Please output the records below word for word and omit the pictures.
* * * * * * * * *
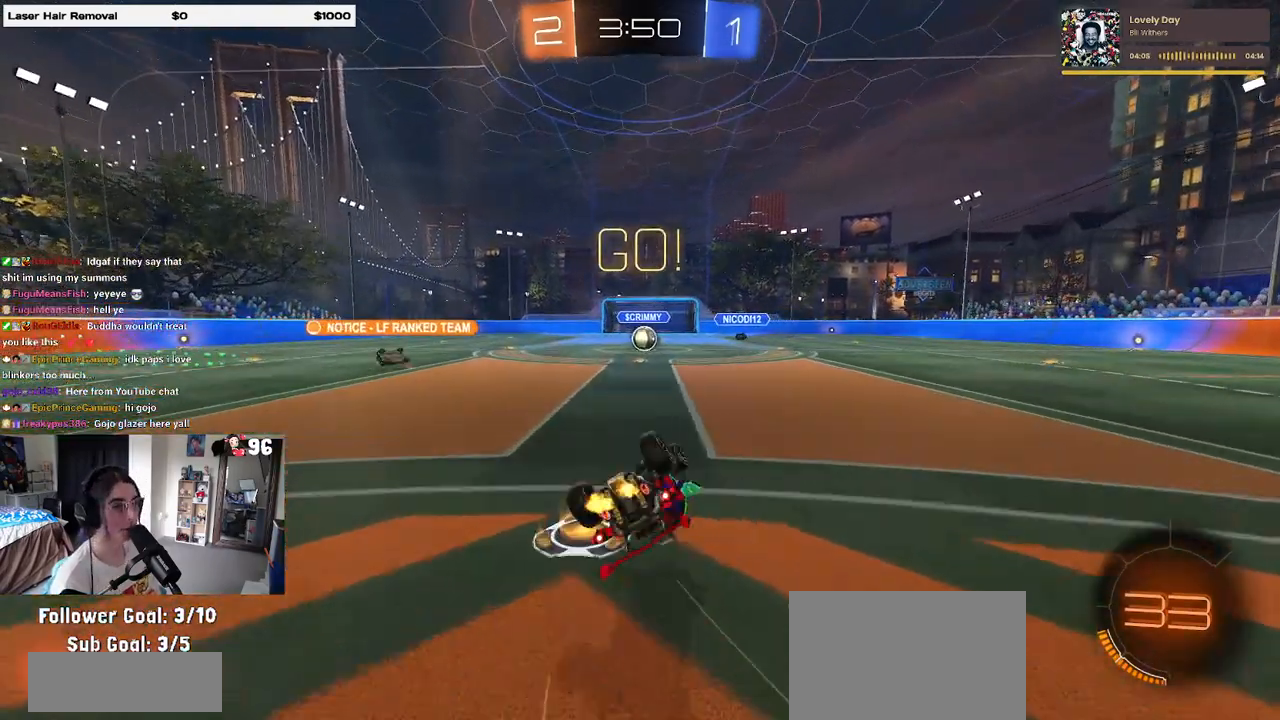
{"buttons": ["R2"], "left_stick": "center", "right_stick": "center", "events": [[383, "SQUARE", "up"], [417, "left_stick", "center"]]}
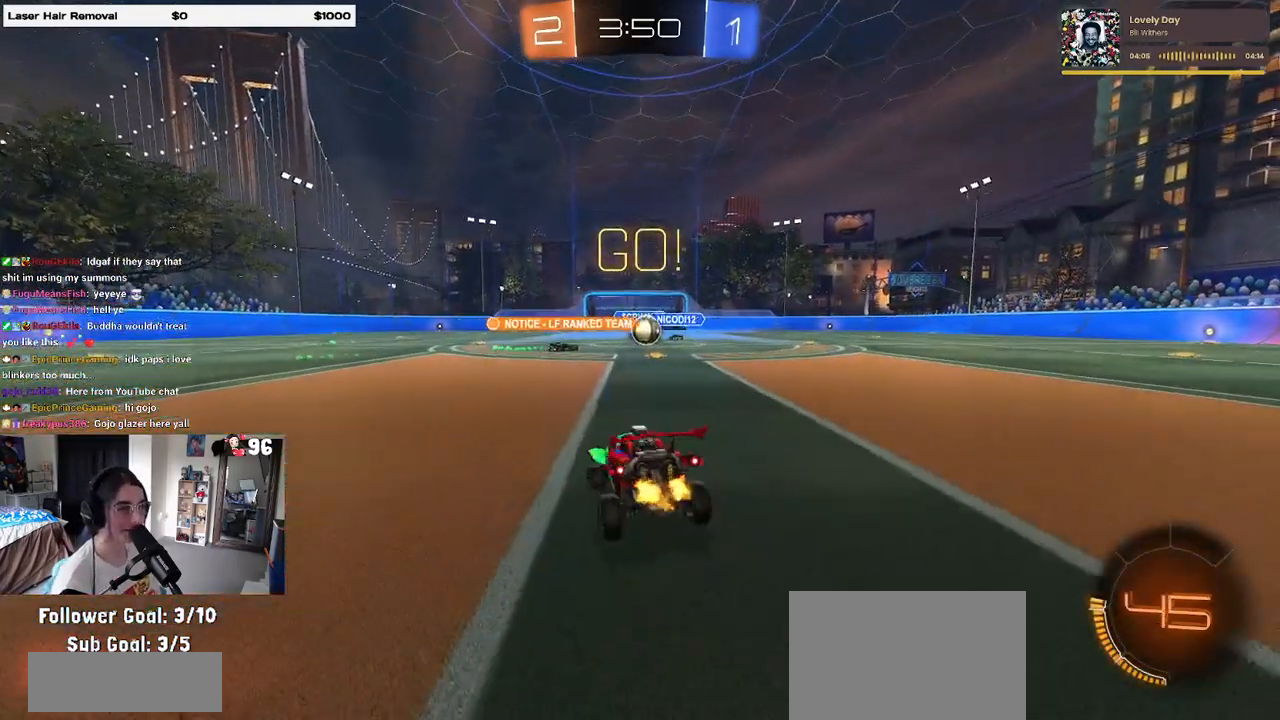
{"buttons": ["R2"], "left_stick": "right", "right_stick": "center", "events": [[333, "left_stick", "right"]]}
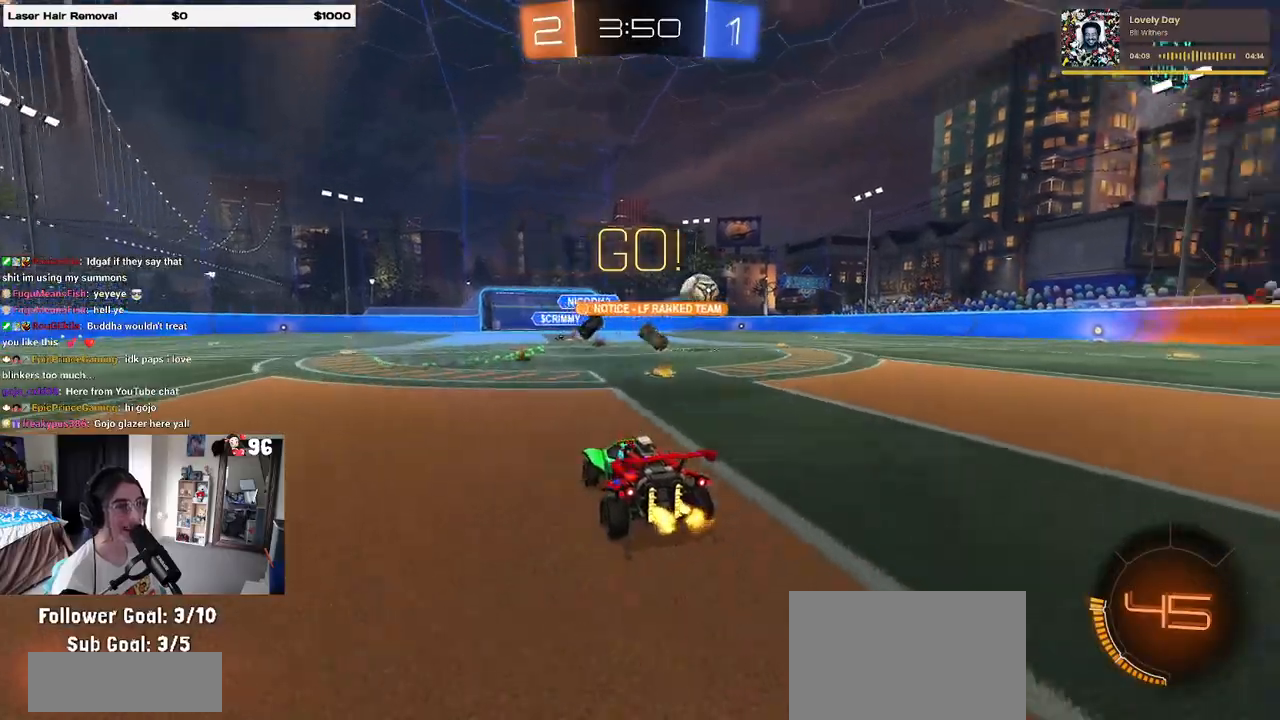
{"buttons": ["R1", "R2"], "left_stick": "right", "right_stick": "center", "events": [[67, "SQUARE", "down"], [167, "SQUARE", "up"], [350, "R1", "down"]]}
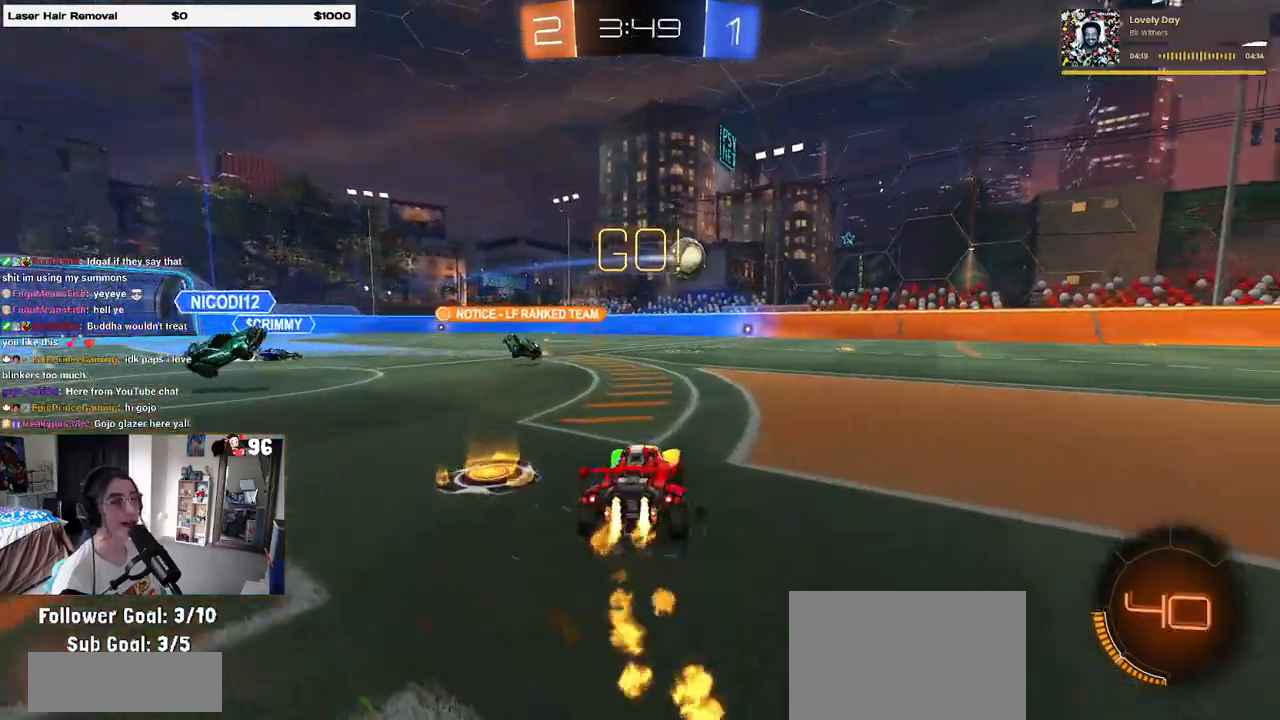
{"buttons": ["R1", "R2"], "left_stick": "center", "right_stick": "center", "events": [[317, "left_stick", "center"]]}
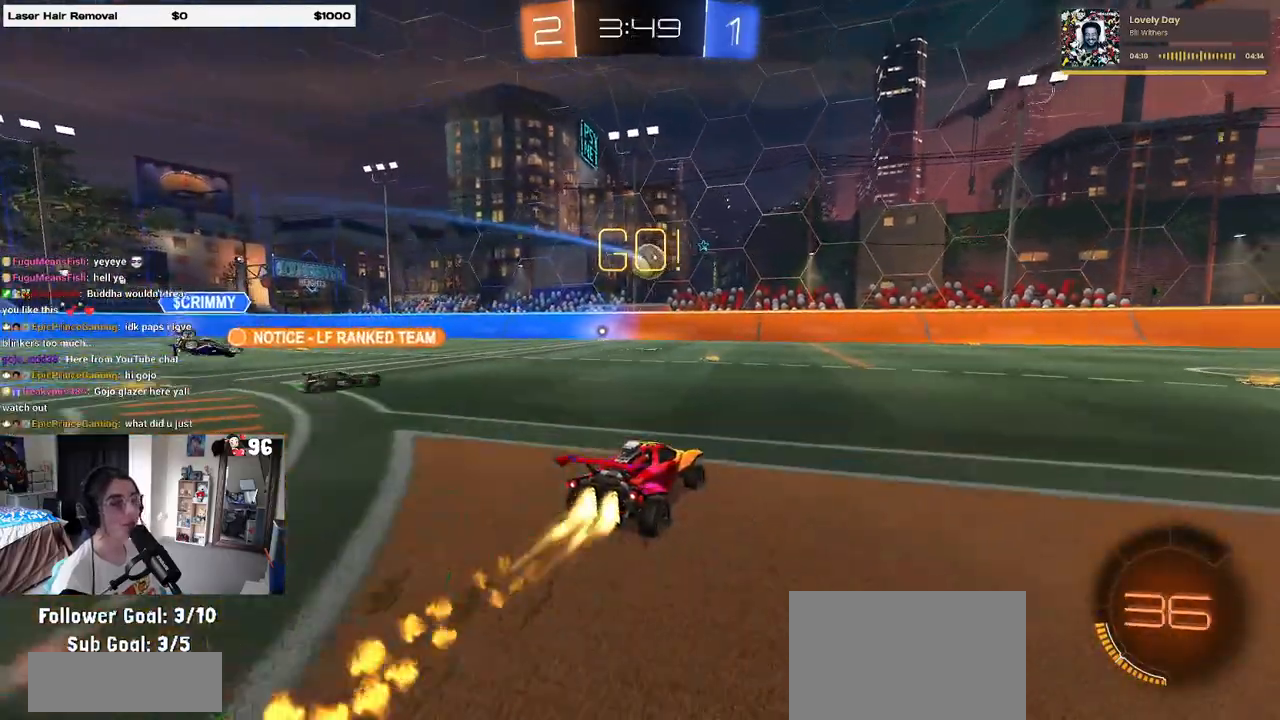
{"buttons": ["R1", "R2"], "left_stick": "center", "right_stick": "center", "events": [[33, "left_stick", "right"], [217, "TRIANGLE", "down"], [267, "left_stick", "center"], [300, "TRIANGLE", "up"]]}
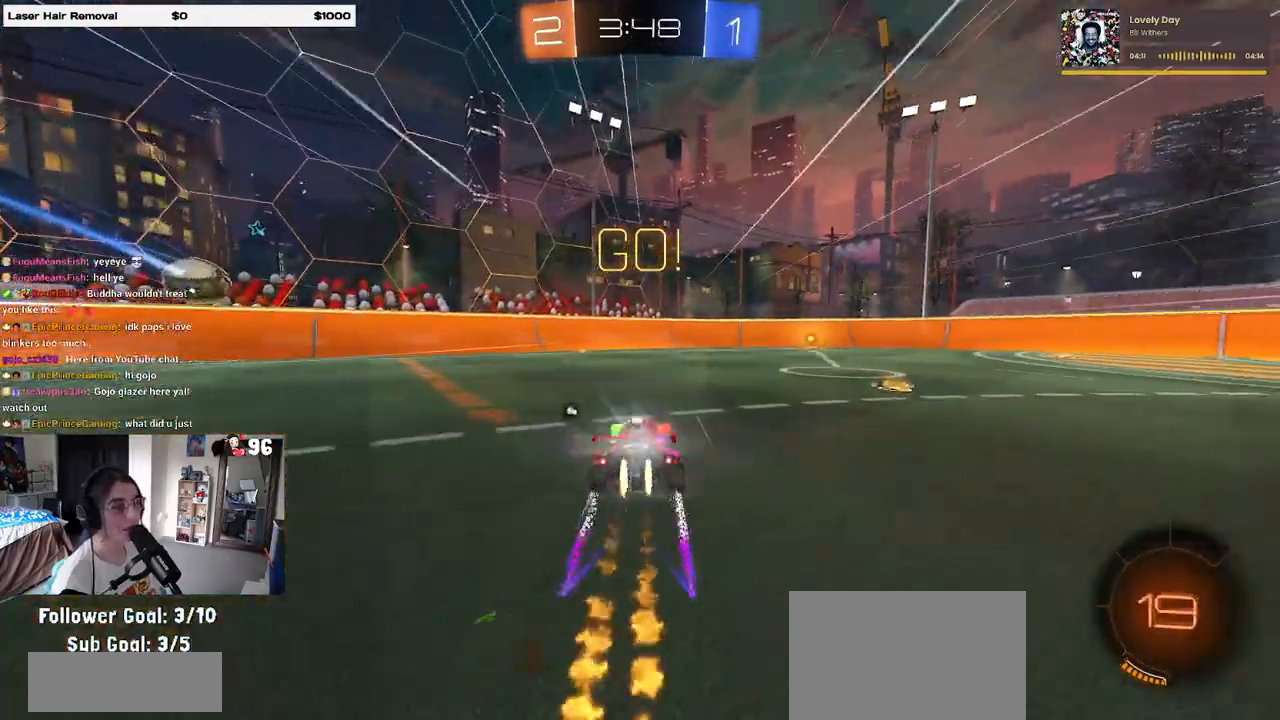
{"buttons": ["R2"], "left_stick": "right", "right_stick": "center", "events": [[83, "TRIANGLE", "down"], [117, "R1", "up"], [167, "TRIANGLE", "up"], [350, "left_stick", "right"]]}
* * * * * * * * *
◆ **WORKED SOLUTION**:
{"buttons": ["R2"], "left_stick": "center", "right_stick": "center", "events": [[383, "SQUARE", "up"], [417, "left_stick", "center"]]}
{"buttons": ["R2"], "left_stick": "right", "right_stick": "center", "events": [[333, "left_stick", "right"]]}
{"buttons": ["R1", "R2"], "left_stick": "right", "right_stick": "center", "events": [[67, "SQUARE", "down"], [167, "SQUARE", "up"], [350, "R1", "down"]]}
{"buttons": ["R1", "R2"], "left_stick": "center", "right_stick": "center", "events": [[317, "left_stick", "center"]]}
{"buttons": ["R1", "R2"], "left_stick": "center", "right_stick": "center", "events": [[33, "left_stick", "right"], [217, "TRIANGLE", "down"], [267, "left_stick", "center"], [300, "TRIANGLE", "up"]]}
{"buttons": ["R2"], "left_stick": "right", "right_stick": "center", "events": [[83, "TRIANGLE", "down"], [117, "R1", "up"], [167, "TRIANGLE", "up"], [350, "left_stick", "right"]]}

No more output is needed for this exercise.